Depuis le drame, il est victime de tocs, enfin plutôt de petites manies du genre, « si je fais ça, tout ira bien ». Souvent, ça le fait sourire et puis il se dit : « si elle était là, elle me regarderait en riant en découvrant ses jolies dents bien alignées, en plissant ses yeux marron noisette et verts, et elle remonterait sa mèche de cheveux noirs du côté droit qui vient lui cacher son œil. Si elle était là, lui n’y serait pas là, ils seraient certainement partis au Pérou sur le lac Titicaca ou en Polynésie sur un atoll pour se griser des paysages et des fonds marins ». Il allume une autre clope et tire dessus longtemps comme pour se faire du mal. Lorsqu’on est triste, on veut toujours se faire mal. C’est con parce que déjà être triste, ce n’est vraiment pas drôle du tout mais c’est ainsi un peu pour se punir d’être las de la vie.
Demain, j’irai à la pêche dans ma petite rivière, le cours d’eau de mon enfance, je resterai des heures à contempler l’eau courante, les fleurs jaunes et blanches des nénuphars, les petits poissons qui cherchent un peu d’oxygène à la surface en créant de petites ondes, le martin-pêcheur qui rase l’eau et gobe les insectes et les alevins imprudents, j’écouterai le merle siffleur, la tourterelle et son refrain sans fin toujours le même, le coucou au loin dans la campagne qui semble n’être qu’un écho.
Oui, demain, j’irai voir ma belle rivière remplie de messages d’espoir et de quiétude.
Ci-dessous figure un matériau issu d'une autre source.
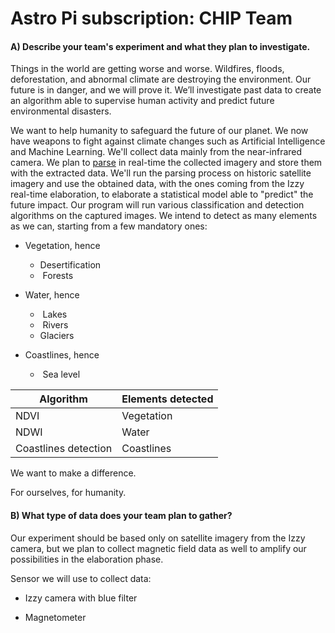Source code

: # Astro Pi subscription: CHIP Team



#### A)  Describe your team's experiment and what they plan to investigate.

Things in the world are getting worse and worse. Wildfires, floods, deforestation, and abnormal climate are destroying the environment. Our future is in danger, and we will prove it. We’ll investigate past data to create an algorithm able to supervise human activity and predict future environmental disasters.

We want to help humanity to safeguard the future of our planet. We now have weapons to fight against climate changes such as Artificial Intelligence and Machine Learning. We'll collect data mainly from the near-infrared camera. We plan to [parse](https://github.com/CHIP-AstroPi/docs/tree/master/phase1#23-satellite-imagery-parsing) in real-time the collected imagery and store them with the extracted data. We'll run the parsing process on historic satellite imagery and use the obtained data, with the ones coming from the Izzy real-time elaboration, to elaborate a statistical model able to "predict" the future impact. Our program will run various classification and detection algorithms on the captured images. We intend to detect as many elements as we can, starting from a few mandatory ones:

- Vegetation, hence
  - Desertification
  -  Forests

- Water, hence
  -  Lakes
  -  Rivers
  - Glaciers

- Coastlines, hence
  -  Sea level

| Algorithm            | Elements detected |
| -------------------- | ----------------- |
| NDVI                 | Vegetation        |
| NDWI                 | Water             |
| Coastlines detection | Coastlines        |

We want to make a difference.

For ourselves, for humanity.



#### B) What type of data does your team plan to gather?

Our experiment should be based only on satellite imagery from the Izzy camera, but we plan to collect magnetic field data as well to amplify our possibilities in the elaboration phase.

Sensor we will use to collect data:

- Izzy camera with blue filter

- Magnetometer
Ils étaient tombés amoureux dans un petit snack où ils déjeunaient chaque jour de leur semaine de travail. Il lui avait tenu la porte et galamment l’avait laissé entrer, elle, Violette, lui avait souri et remercié. Les jours suivants, ils se saluaient et ils ont fini par s’installer à la même table sans que cela soit prémédité, non, tout simplement parce que toutes les tables étaient occupées. Ils ont un peu parlé le premier jour après avoir échangé leurs prénoms. Ludo est très vite tombé amoureux de cette jolie fille. Violette avait un petit ami, elle le lui a dit.
Au fil du temps qu’ils passèrent ensemble, ils se découvrirent de nombreux points communs, l’art sous toutes ses formes, les randonnées en montagne, la plongée sous-marine, la lecture, ils avaient lu les mêmes livres et ça les a fait rire, c’est comme ça quand on est amoureux, on rit pour tout et pour rien, on a envie d’ajouter du rire au bonheur, on n’y pense pas, ce n’est pas réfléchi ou calculé, c’est instinctif, naturel, ils étaient sur leur petit nuage.
Elle a compris que ses sentiments pour Ludo étaient forts et elle s’est libérée de son petit ami.
Tous les deux savaient qu’ils feraient leur vie ensemble, tous les deux pensaient : « c’est lui, c’est elle ».
Ludo avait développé sa propre société d’import-export affrètement et transport, d’où ses nombreux déplacements à l’étranger, l’ensemble des transactions étaient éditées en anglais de même que les échanges verbaux.